I am having a problem with the hosted-engine deployment, and unfortunately after a weekend spent trying to get this far, I am finally stuck, and cannot figure out how to fix this.

I am starting with 1 host, and will have 4 when this is finished. Storage is GlusterFS, hyperconverged, but I am managing that myself outside of oVirt. It's a single-node GlusterFS volume, which I will expand out across the other 4 nodes as well. I get all the way through the initial hosted-engine deployment (via the cockpit interface) pre-storage, then get most of the way through the storage portion of it. It fails at starting the HostedEngine VM in its final state after copying the VM disk to shared storage.

This is where it gets weird.

[ ERROR ] fatal: [localhost]: FAILED! => {"changed": false, "msg": "Engine VM IP address is while the engine's he_fqdn ovirt.deleted.domain resolves to 192.168.x.x. If you are using DHCP, check your DHCP reservation configuration"}

I've masked out the domain and IP for obvious reasons. However I think this deployment error isn't really the reason for the failure, it's just where it is at when it fails. The HostedEngine VM is starting, but not actually booting. I was able to change the VNC password with `hosted-engine --add-console-password`, and see the local console display with that, however it just displays "The guest has not initialized the display (yet)".

I also did:

# hosted-engine --console

The engine VM is running on this host

Escape character is ^]

Yet that doesn't move any further, nor allow any input. The VM does not respond on the network. I am thinking it's just not making it to the initial BIOS screen and booting at all. What would cause that?

Here is the glusterfs volume for clarity.

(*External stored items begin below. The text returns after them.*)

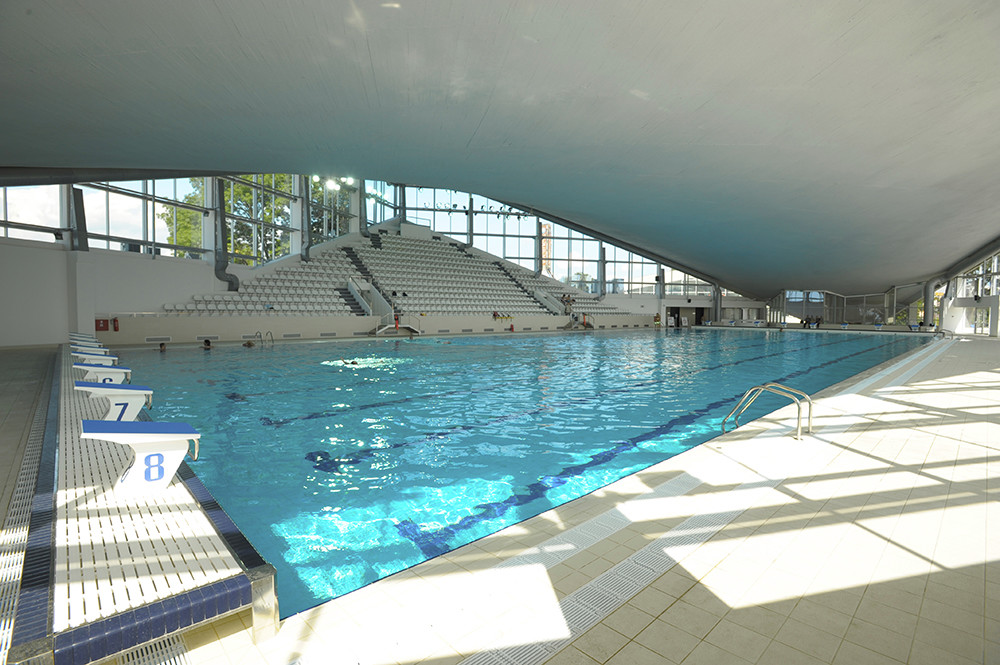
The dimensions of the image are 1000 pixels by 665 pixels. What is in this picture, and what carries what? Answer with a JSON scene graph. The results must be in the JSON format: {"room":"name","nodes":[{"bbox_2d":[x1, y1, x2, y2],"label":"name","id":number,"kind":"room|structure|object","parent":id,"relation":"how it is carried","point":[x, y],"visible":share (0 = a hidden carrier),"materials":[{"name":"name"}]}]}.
{"room":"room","nodes":[
{"label":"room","id":0,"kind":"room"},
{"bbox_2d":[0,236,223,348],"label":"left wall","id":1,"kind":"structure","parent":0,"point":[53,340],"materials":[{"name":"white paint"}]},
{"bbox_2d":[0,174,719,347],"label":"back wall","id":2,"kind":"structure","parent":0,"point":[153,299],"materials":[{"name":"white paint"}]},
{"bbox_2d":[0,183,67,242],"label":"window","id":3,"kind":"structure","parent":2,"relation":"in","point":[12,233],"materials":[{"name":"glass"}]},
{"bbox_2d":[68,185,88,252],"label":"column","id":4,"kind":"object","parent":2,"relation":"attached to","point":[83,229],"visible":0.83,"materials":[{"name":"grey metal"}]},
{"bbox_2d":[95,318,108,331],"label":"red box","id":5,"kind":"object","parent":2,"relation":"attached to","point":[104,322],"visible":0.86,"materials":[{"name":"red metal"}]},
{"bbox_2d":[112,317,119,331],"label":"fire extinguisher","id":6,"kind":"object","parent":2,"relation":"attached to","point":[116,320],"visible":0.97,"materials":[{"name":"red metal"}]},
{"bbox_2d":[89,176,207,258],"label":"window","id":7,"kind":"structure","parent":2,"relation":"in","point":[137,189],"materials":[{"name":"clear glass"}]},
{"bbox_2d":[0,172,354,266],"label":"window","id":8,"kind":"structure","parent":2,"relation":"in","point":[253,253],"materials":[{"name":"glass"}]},
{"bbox_2d":[214,178,238,290],"label":"duct pipe","id":9,"kind":"object","parent":2,"relation":"attached to","point":[222,274],"visible":0.74,"materials":[{"name":"metal"}]},
{"bbox_2d":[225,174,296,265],"label":"window","id":10,"kind":"structure","parent":2,"relation":"in","point":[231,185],"materials":[{"name":"glass"}]},
{"bbox_2d":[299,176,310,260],"label":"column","id":11,"kind":"object","parent":2,"relation":"attached to","point":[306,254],"visible":0.66,"materials":[{"name":"grey metal"}]},
{"bbox_2d":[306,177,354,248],"label":"window","id":12,"kind":"structure","parent":2,"relation":"in","point":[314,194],"materials":[{"name":"glass"}]},
{"bbox_2d":[312,175,355,191],"label":"floodlight","id":13,"kind":"object","parent":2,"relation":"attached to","point":[329,185],"visible":0.73,"materials":[{"name":"white"}]},
{"bbox_2d":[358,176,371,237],"label":"duct pipe","id":14,"kind":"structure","parent":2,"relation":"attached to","point":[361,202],"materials":[{"name":"grey metal"}]},
{"bbox_2d":[130,223,646,320],"label":"grandstand","id":15,"kind":"object","parent":2,"relation":"attached to","point":[400,243],"visible":0.83},
{"bbox_2d":[348,278,419,332],"label":"staircase","id":16,"kind":"structure","parent":15,"relation":"attached to","point":[353,287],"materials":[{"name":"white concrete"}]},
{"bbox_2d":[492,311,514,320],"label":"stretcher","id":17,"kind":"object","parent":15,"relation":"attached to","point":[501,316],"visible":0.95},
{"bbox_2d":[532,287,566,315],"label":"stair railing","id":18,"kind":"structure","parent":15,"relation":"attached to","point":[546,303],"materials":[{"name":"white concrete"}]},
{"bbox_2d":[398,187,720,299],"label":"window","id":19,"kind":"structure","parent":2,"relation":"in","point":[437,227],"materials":[{"name":"glass"}]},
{"bbox_2d":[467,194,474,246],"label":"column","id":20,"kind":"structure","parent":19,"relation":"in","point":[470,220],"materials":[{"name":"grey metal"}]},
{"bbox_2d":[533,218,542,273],"label":"column","id":21,"kind":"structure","parent":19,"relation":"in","point":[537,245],"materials":[{"name":"grey metal"}]},
{"bbox_2d":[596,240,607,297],"label":"column","id":22,"kind":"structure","parent":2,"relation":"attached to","point":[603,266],"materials":[{"name":"grey metal"}]},
{"bbox_2d":[665,305,702,326],"label":"doorway","id":23,"kind":"object","parent":2,"relation":"in","point":[678,307],"visible":0.79,"materials":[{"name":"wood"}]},
{"bbox_2d":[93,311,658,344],"label":"low wall","id":24,"kind":"structure","parent":0,"point":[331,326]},
{"bbox_2d":[0,0,999,300],"label":"ceiling","id":25,"kind":"structure","parent":0,"point":[462,2],"materials":[{"name":"grey paint"}]},
{"bbox_2d":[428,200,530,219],"label":"lights","id":26,"kind":"object","parent":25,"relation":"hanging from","point":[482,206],"visible":0.8,"materials":[{"name":"black metal"}]},
{"bbox_2d":[25,328,999,664],"label":"pool deck","id":27,"kind":"structure","parent":0,"point":[950,363],"materials":[{"name":"beige tile"}]},
{"bbox_2d":[0,365,55,664],"label":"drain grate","id":28,"kind":"object","parent":27,"relation":"in","point":[38,450],"visible":0.57,"materials":[{"name":"plastic"}]},
{"bbox_2d":[7,342,277,662],"label":"starting platform","id":29,"kind":"object","parent":27,"relation":"on","point":[161,545],"visible":0.9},
{"bbox_2d":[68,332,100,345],"label":"starting block","id":30,"kind":"object","parent":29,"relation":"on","point":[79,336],"visible":0.53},
{"bbox_2d":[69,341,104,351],"label":"starting block","id":31,"kind":"object","parent":29,"relation":"on","point":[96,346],"visible":0.64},
{"bbox_2d":[74,352,116,365],"label":"starting block","id":32,"kind":"object","parent":29,"relation":"on","point":[110,357],"visible":0.67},
{"bbox_2d":[74,363,131,384],"label":"starting block","id":33,"kind":"object","parent":29,"relation":"on","point":[116,371],"visible":0.73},
{"bbox_2d":[76,379,151,421],"label":"starting block","id":34,"kind":"object","parent":29,"relation":"on","point":[132,392],"visible":0.83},
{"bbox_2d":[82,418,200,497],"label":"starting block","id":35,"kind":"object","parent":29,"relation":"on","point":[147,435],"visible":0.99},
{"bbox_2d":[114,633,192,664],"label":"drain grate","id":36,"kind":"object","parent":27,"relation":"in","point":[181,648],"visible":0.54,"materials":[{"name":"plastic"}]},
{"bbox_2d":[250,329,273,345],"label":"pool ladder","id":37,"kind":"object","parent":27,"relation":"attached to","point":[272,340],"visible":0.72,"materials":[{"name":"silver metal"}]},
{"bbox_2d":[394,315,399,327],"label":"person","id":38,"kind":"object","parent":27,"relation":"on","point":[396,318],"visible":0.92},
{"bbox_2d":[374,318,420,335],"label":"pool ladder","id":39,"kind":"structure","parent":27,"relation":"on","point":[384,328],"materials":[{"name":"white"}]},
{"bbox_2d":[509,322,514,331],"label":"fire extinguisher","id":40,"kind":"object","parent":27,"relation":"on","point":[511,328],"visible":0.99,"materials":[{"name":"red"}]},
{"bbox_2d":[115,327,940,620],"label":"swimming pool","id":41,"kind":"object","parent":27,"relation":"in","point":[552,338],"visible":0.47,"materials":[{"name":"liquid"}]},
{"bbox_2d":[158,341,167,351],"label":"swimmer","id":42,"kind":"object","parent":41,"relation":"in","point":[161,346],"visible":0.73},
{"bbox_2d":[202,338,212,348],"label":"swimmer","id":43,"kind":"object","parent":41,"relation":"in","point":[206,340],"visible":0.81,"materials":[{"name":"black"}]},
{"bbox_2d":[242,339,254,346],"label":"swimmer","id":44,"kind":"object","parent":41,"relation":"in","point":[249,344],"visible":0.91},
{"bbox_2d":[342,358,358,365],"label":"swimmer","id":45,"kind":"object","parent":41,"relation":"in","point":[353,363],"visible":0.62},
{"bbox_2d":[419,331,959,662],"label":"drain grate","id":46,"kind":"object","parent":27,"relation":"in","point":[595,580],"visible":0.95,"materials":[{"name":"plastic"}]},
{"bbox_2d":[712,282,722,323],"label":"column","id":47,"kind":"structure","parent":27,"relation":"on","point":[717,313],"materials":[{"name":"grey metal"}]},
{"bbox_2d":[723,382,810,438],"label":"pool ladder","id":48,"kind":"object","parent":27,"relation":"on","point":[750,390],"visible":0.98,"materials":[{"name":"silver metal"}]},
{"bbox_2d":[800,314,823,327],"label":"person","id":49,"kind":"object","parent":27,"relation":"on","point":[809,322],"visible":0.7},
{"bbox_2d":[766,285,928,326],"label":"glass partition","id":50,"kind":"object","parent":27,"relation":"on","point":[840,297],"visible":0.63,"materials":[{"name":"glass"}]},
{"bbox_2d":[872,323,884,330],"label":"starting block","id":51,"kind":"object","parent":27,"relation":"on","point":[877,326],"visible":0.95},
{"bbox_2d":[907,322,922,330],"label":"starting block","id":52,"kind":"object","parent":27,"relation":"on","point":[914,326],"visible":0.83,"materials":[{"name":"blue"}]},
{"bbox_2d":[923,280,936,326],"label":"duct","id":53,"kind":"object","parent":27,"relation":"on","point":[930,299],"visible":0.46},
{"bbox_2d":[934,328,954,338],"label":"pool ladder","id":54,"kind":"object","parent":27,"relation":"attached to","point":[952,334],"visible":0.67,"materials":[{"name":"silver metal"}]},
{"bbox_2d":[939,251,999,336],"label":"right wall","id":55,"kind":"structure","parent":0,"point":[999,330],"materials":[{"name":"white glass"}]},
{"bbox_2d":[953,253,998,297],"label":"window","id":56,"kind":"structure","parent":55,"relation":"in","point":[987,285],"materials":[{"name":"glass"}]},
{"bbox_2d":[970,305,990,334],"label":"glass door","id":57,"kind":"structure","parent":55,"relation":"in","point":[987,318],"materials":[{"name":"white glass"}]},
{"label":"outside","id":58,"kind":"structure","parent":0,"visible":0},
{"bbox_2d":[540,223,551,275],"label":"tower","id":59,"kind":"structure","parent":58,"point":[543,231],"materials":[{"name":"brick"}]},
{"label":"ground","id":60,"kind":"structure","parent":58,"visible":0},
{"bbox_2d":[161,175,292,263],"label":"tree","id":61,"kind":"object","parent":60,"relation":"on","point":[237,192],"visible":0.27,"materials":[{"name":"green plant"}]}
]}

# gluster volume info storage

Volume Name: storage

Type: Distribute

Volume ID: e9544310-8890-43e3-b49c-6e8c7472dbbb

Status: Started

Snapshot Count: 0

Number of Bricks: 1

Transport-type: tcp

Bricks:

Brick1: node1:/var/glusterfs/storage/1

Options Reconfigured:

storage.owner-gid: 36

storage.owner-uid: 36

network.ping-timeout: 5

performance.client-io-threads: on

server.event-threads: 4

client.event-threads: 4

cluster.choose-local: off

user.cifs: off

features.shard: on

cluster.shd-wait-qlength: 1024

cluster.locking-scheme: full

cluster.data-self-heal-algorithm: full

cluster.server-quorum-type: server

cluster.quorum-type: auto

cluster.eager-lock: enable

performance.strict-o-direct: on

network.remote-dio: disable

performance.low-prio-threads: 32

performance.io-cache: off

performance.read-ahead: off

performance.quick-read: off

storage.fips-mode-rchecksum: on

transport.address-family: inet

nfs.disable: on

# cat /proc/cpuinfo

processor : 0

vendor_id : GenuineIntel

cpu family : 6

model : 58

model name : Intel(R) Xeon(R) CPU E3-1280 V2 @ 3.60GHz

stepping : 9

microcode : 0x21

cpu MHz : 4000.000

cache size : 8192 KB

physical id : 0

siblings : 8

core id : 0

cpu cores : 4

apicid : 0

initial apicid : 0

fpu : yes

fpu_exception : yes

cpuid level : 13

wp : yes

flags : fpu vme de pse tsc msr pae mce cx8 apic sep mtrr pge mca cmov pat pse36 clflush dts acpi mmx fxsr sse sse2 ss ht tm pbe syscall nx rdtscp lm constant_tsc arch_perfmon pebs bts rep_good nopl xtopology nonstop_tsc cpuid aperfmperf pni pclmulqdq dtes64 monitor ds_cpl vmx smx est tm2 ssse3 cx16 xtpr pdcm pcid sse4_1 sse4_2 x2apic popcnt tsc_deadline_timer xsave avx f16c rdrand lahf_lm cpuid_fault epb pti ssbd ibrs ibpb stibp tpr_shadow vnmi flexpriority ept vpid fsgsbase smep erms xsaveopt dtherm ida arat pln pts md_clear flush_l1d

bugs : cpu_meltdown spectre_v1 spectre_v2 spec_store_bypass l1tf mds swapgs itlb_multihit srbds

bogomips : 7199.86

clflush size : 64

cache_alignment: 64

address sizes : 36 bits physical, 48 bits virtual

power management:

[ plus 7 more ]

Thanks for any insight that can be provided.